In terms of computational efficiency, CSF-YOLO also demonstrates significant advantages. The model’s FLOPs are only 7.0 G, which is a reduction of 13.58% compared to YOLOv8n (8.1 G), as seen in row 5 of Table 4. Furthermore, the number of parameters (2.59 M) is 13.95% lower than YOLOv8n (3.01 M). This optimization enables CSF-YOLO to maintain high performance while substantially reducing computational resource requirements, making it well-suited for deployment on resource-constrained mobile devices. In contrast, traditional models such as SSD (FLOPs = 122.4 G, Params = 4.35 M) and Faster R-CNN (FLOPs = 148.3 G, Params = 41.02 M) suffer from excessive computational complexity, which makes them unsuitable for real-time monitoring applications. Additionally, YOLOv5 (15.5 G) and YOLOv7 (74.8 G) still exhibit significantly higher computational costs compared to CSF-YOLO. Although YOLOv8n achieves competitive mAP performance, its FLOPs (8.1 G) and parameters (3.01 M) remain inadequate for extreme efficiency requirements.
In conclusion, the CSF-YOLO model not only excels in detecting grape leafhopper damage levels but also offers a lightweight solution that enables deployment on mobile devices, thereby providing a practical approach for real-time grape field monitoring.
To evaluate the performance of the CSF-YOLO model, we used a 5-fold cross-validation method to avoid the accidental nature of the model results. Table 5 shows the experimental results. The average mAP value of the model is 89.90 ± 0.32, which is significantly better than YOLOv8n (87.78% ± 0.49). In addition, the paired t -test results of CSF-YOLO and the baseline model (t = 8.15, p = 0.0012 < 0.005) show that the performance improvement is statistically significant. These results demonstrate the effectiveness of the CSF-YOLO model in identifying and classifying grape leafhopper damage.

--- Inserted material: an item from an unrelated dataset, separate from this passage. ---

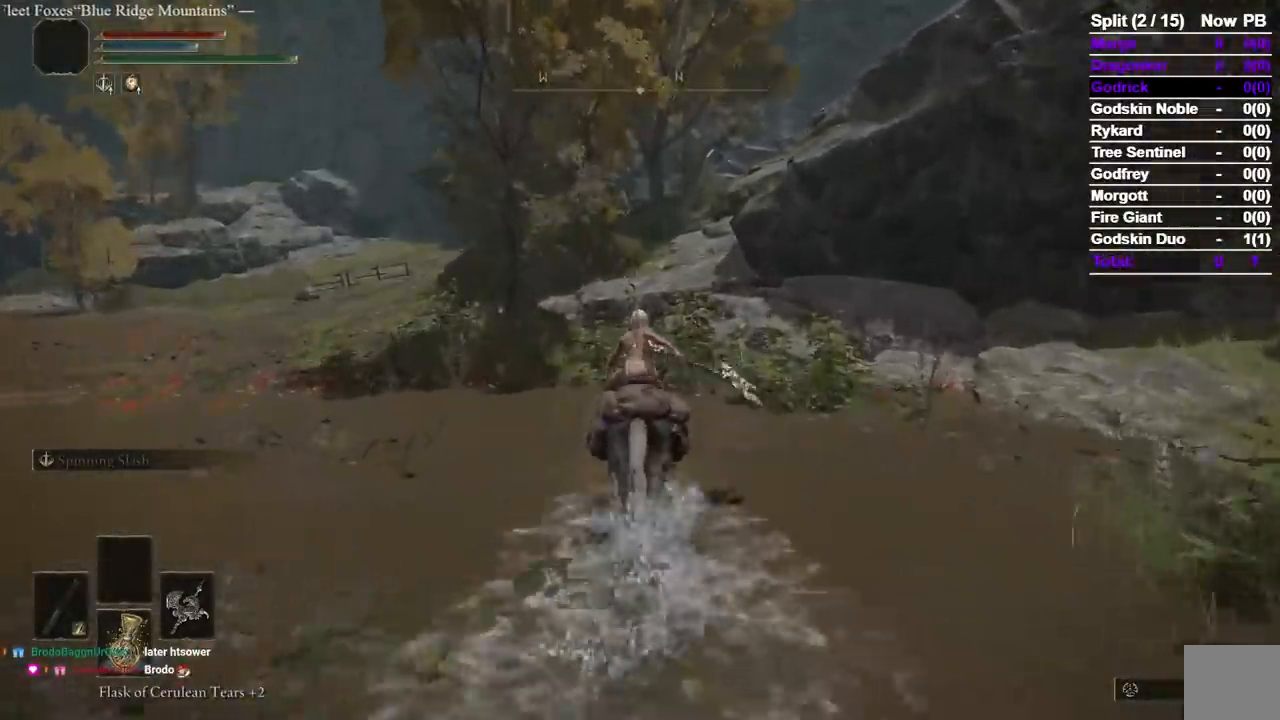
{"dt_ms": 500, "buttons": [], "left_stick": "up", "right_stick": "center", "events": []}
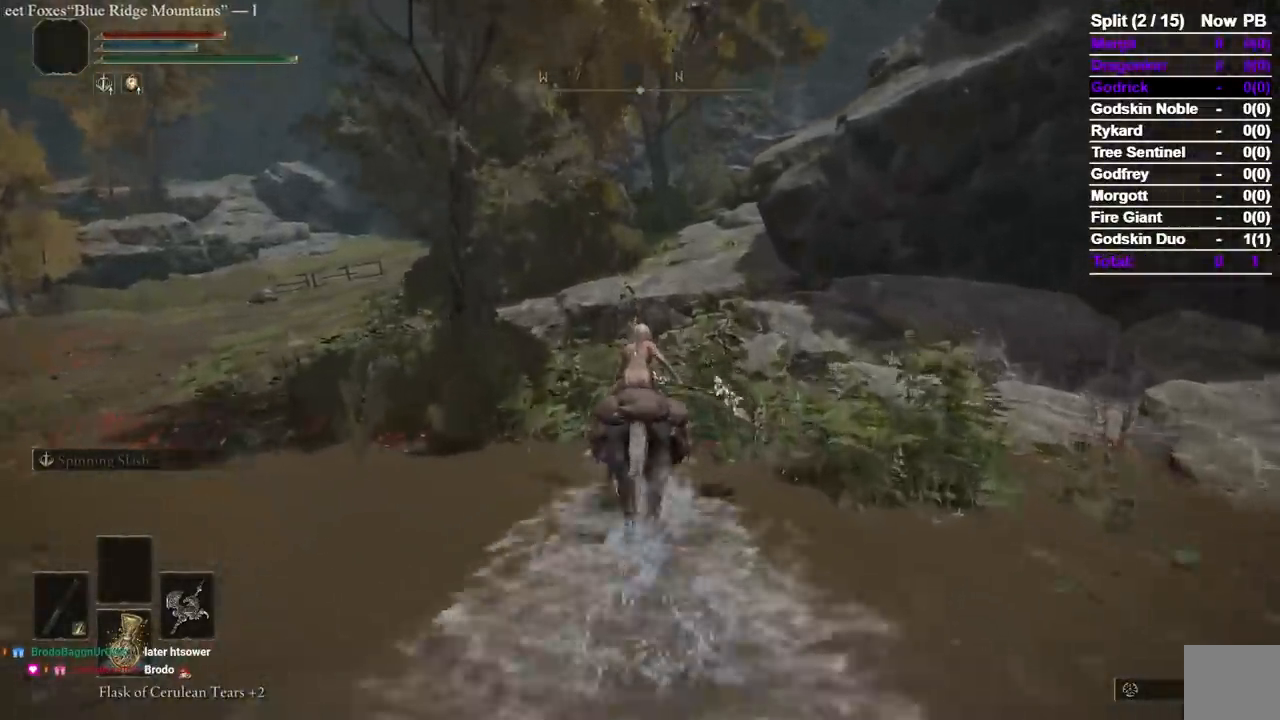
{"dt_ms": 500, "buttons": [], "left_stick": "up", "right_stick": "center", "events": [[400, "A", "down"], [500, "A", "up"]]}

3.2.3. Performance Comparison of CSF-YOLO and YOLOv8n

To evaluate the performance of the CSF-YOLOv8 model, we randomly selected images from the test set exhibiting varying degrees of damage and complex backgrounds and conducted comparative detection experiments with YOLOv8n. Figure 9 presents the detection results.
In Figure 9a, YOLOv8n failed to detect the leaf on the left side (ground truth: uninfested leaf) and erroneously detected the lesions in the center as Grade II (ground truth: Grade I). In Figure 9b, the CSF-YOLO model successfully detected the uninfected leaf at the top of the image, whereas YOLOv8n not only missed the leaf but also misidentified the part of the leaf in the upper as Grade III. In Figure 9c, the CSF-YOLO model accurately detected Grade II lesions with a higher confidence score, while YOLOv8n misidentified them as Grade I (ground truth: Grade II) with a lower confidence score.
Overall, the CSF-YOLO model effectively enhances the detection capability for varying levels of grape leafhopper damage, significantly reducing missing and false detections.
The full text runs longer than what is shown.